_THE INPUT_
---------------

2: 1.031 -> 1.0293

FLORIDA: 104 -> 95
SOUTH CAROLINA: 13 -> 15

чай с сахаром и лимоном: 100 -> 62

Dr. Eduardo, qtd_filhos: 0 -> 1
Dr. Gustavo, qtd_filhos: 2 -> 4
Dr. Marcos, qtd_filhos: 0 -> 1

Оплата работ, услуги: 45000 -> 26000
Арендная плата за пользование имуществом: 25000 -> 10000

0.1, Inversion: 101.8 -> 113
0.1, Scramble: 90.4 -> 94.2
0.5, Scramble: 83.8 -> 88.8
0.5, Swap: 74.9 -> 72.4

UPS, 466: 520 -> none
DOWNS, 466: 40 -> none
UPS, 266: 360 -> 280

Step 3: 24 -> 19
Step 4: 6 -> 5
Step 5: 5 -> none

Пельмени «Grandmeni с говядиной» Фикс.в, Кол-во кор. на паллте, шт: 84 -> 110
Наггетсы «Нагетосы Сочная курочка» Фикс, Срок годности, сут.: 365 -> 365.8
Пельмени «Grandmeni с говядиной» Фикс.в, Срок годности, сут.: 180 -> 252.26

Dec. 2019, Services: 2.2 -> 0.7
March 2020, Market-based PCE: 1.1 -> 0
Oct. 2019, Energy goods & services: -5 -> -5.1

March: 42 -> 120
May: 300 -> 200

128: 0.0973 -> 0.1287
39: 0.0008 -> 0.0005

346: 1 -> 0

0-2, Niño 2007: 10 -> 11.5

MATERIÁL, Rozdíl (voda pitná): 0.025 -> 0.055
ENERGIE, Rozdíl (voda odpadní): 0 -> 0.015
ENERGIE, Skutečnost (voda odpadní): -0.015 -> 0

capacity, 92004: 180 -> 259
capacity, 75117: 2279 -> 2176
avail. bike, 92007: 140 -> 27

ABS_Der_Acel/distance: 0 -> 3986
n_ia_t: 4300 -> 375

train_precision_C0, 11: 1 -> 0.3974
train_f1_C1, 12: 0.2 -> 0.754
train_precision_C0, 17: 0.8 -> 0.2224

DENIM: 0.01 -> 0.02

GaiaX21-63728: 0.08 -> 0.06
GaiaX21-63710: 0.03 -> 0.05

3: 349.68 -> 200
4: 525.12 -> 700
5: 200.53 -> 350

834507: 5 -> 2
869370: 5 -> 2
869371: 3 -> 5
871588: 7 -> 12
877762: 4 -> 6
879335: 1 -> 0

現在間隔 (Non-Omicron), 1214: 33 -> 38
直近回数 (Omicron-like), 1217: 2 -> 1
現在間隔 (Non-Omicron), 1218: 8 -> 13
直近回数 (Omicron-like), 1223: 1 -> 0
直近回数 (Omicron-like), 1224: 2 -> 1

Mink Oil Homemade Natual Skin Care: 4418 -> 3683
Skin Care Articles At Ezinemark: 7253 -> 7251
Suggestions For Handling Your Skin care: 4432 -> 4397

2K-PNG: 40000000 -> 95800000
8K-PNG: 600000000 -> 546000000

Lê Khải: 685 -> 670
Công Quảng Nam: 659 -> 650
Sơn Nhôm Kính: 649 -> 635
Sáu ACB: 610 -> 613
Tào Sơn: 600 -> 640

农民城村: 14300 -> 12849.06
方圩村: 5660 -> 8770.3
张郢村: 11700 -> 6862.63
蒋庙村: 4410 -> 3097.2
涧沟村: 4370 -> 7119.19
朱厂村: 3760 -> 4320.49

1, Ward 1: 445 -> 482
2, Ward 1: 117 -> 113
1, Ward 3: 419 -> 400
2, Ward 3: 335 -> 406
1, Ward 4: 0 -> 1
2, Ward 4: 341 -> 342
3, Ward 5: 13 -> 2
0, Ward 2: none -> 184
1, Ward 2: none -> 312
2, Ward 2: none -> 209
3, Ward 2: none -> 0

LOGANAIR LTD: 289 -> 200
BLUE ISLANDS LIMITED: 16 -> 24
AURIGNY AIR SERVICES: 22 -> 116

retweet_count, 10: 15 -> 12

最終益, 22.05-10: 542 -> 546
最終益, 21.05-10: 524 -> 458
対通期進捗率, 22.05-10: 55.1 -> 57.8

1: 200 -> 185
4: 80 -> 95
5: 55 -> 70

---------------

_EXERCISE AIM_
Repeat the records above in full, character for character.

_WRITTEN RESPONSE_
2: 1.031 -> 1.0293

FLORIDA: 104 -> 95
SOUTH CAROLINA: 13 -> 15

чай с сахаром и лимоном: 100 -> 62

Dr. Eduardo, qtd_filhos: 0 -> 1
Dr. Gustavo, qtd_filhos: 2 -> 4
Dr. Marcos, qtd_filhos: 0 -> 1

Оплата работ, услуги: 45000 -> 26000
Арендная плата за пользование имуществом: 25000 -> 10000

0.1, Inversion: 101.8 -> 113
0.1, Scramble: 90.4 -> 94.2
0.5, Scramble: 83.8 -> 88.8
0.5, Swap: 74.9 -> 72.4

UPS, 466: 520 -> none
DOWNS, 466: 40 -> none
UPS, 266: 360 -> 280

Step 3: 24 -> 19
Step 4: 6 -> 5
Step 5: 5 -> none

Пельмени «Grandmeni с говядиной» Фикс.в, Кол-во кор. на паллте, шт: 84 -> 110
Наггетсы «Нагетосы Сочная курочка» Фикс, Срок годности, сут.: 365 -> 365.8
Пельмени «Grandmeni с говядиной» Фикс.в, Срок годности, сут.: 180 -> 252.26

Dec. 2019, Services: 2.2 -> 0.7
March 2020, Market-based PCE: 1.1 -> 0
Oct. 2019, Energy goods & services: -5 -> -5.1

March: 42 -> 120
May: 300 -> 200

128: 0.0973 -> 0.1287
39: 0.0008 -> 0.0005

346: 1 -> 0

0-2, Niño 2007: 10 -> 11.5

MATERIÁL, Rozdíl (voda pitná): 0.025 -> 0.055
ENERGIE, Rozdíl (voda odpadní): 0 -> 0.015
ENERGIE, Skutečnost (voda odpadní): -0.015 -> 0

capacity, 92004: 180 -> 259
capacity, 75117: 2279 -> 2176
avail. bike, 92007: 140 -> 27

ABS_Der_Acel/distance: 0 -> 3986
n_ia_t: 4300 -> 375

train_precision_C0, 11: 1 -> 0.3974
train_f1_C1, 12: 0.2 -> 0.754
train_precision_C0, 17: 0.8 -> 0.2224

DENIM: 0.01 -> 0.02

GaiaX21-63728: 0.08 -> 0.06
GaiaX21-63710: 0.03 -> 0.05

3: 349.68 -> 200
4: 525.12 -> 700
5: 200.53 -> 350

834507: 5 -> 2
869370: 5 -> 2
869371: 3 -> 5
871588: 7 -> 12
877762: 4 -> 6
879335: 1 -> 0

現在間隔 (Non-Omicron), 1214: 33 -> 38
直近回数 (Omicron-like), 1217: 2 -> 1
現在間隔 (Non-Omicron), 1218: 8 -> 13
直近回数 (Omicron-like), 1223: 1 -> 0
直近回数 (Omicron-like), 1224: 2 -> 1

Mink Oil Homemade Natual Skin Care: 4418 -> 3683
Skin Care Articles At Ezinemark: 7253 -> 7251
Suggestions For Handling Your Skin care: 4432 -> 4397

2K-PNG: 40000000 -> 95800000
8K-PNG: 600000000 -> 546000000

Lê Khải: 685 -> 670
Công Quảng Nam: 659 -> 650
Sơn Nhôm Kính: 649 -> 635
Sáu ACB: 610 -> 613
Tào Sơn: 600 -> 640

农民城村: 14300 -> 12849.06
方圩村: 5660 -> 8770.3
张郢村: 11700 -> 6862.63
蒋庙村: 4410 -> 3097.2
涧沟村: 4370 -> 7119.19
朱厂村: 3760 -> 4320.49

1, Ward 1: 445 -> 482
2, Ward 1: 117 -> 113
1, Ward 3: 419 -> 400
2, Ward 3: 335 -> 406
1, Ward 4: 0 -> 1
2, Ward 4: 341 -> 342
3, Ward 5: 13 -> 2
0, Ward 2: none -> 184
1, Ward 2: none -> 312
2, Ward 2: none -> 209
3, Ward 2: none -> 0

LOGANAIR LTD: 289 -> 200
BLUE ISLANDS LIMITED: 16 -> 24
AURIGNY AIR SERVICES: 22 -> 116

retweet_count, 10: 15 -> 12

最終益, 22.05-10: 542 -> 546
最終益, 21.05-10: 524 -> 458
対通期進捗率, 22.05-10: 55.1 -> 57.8

1: 200 -> 185
4: 80 -> 95
5: 55 -> 70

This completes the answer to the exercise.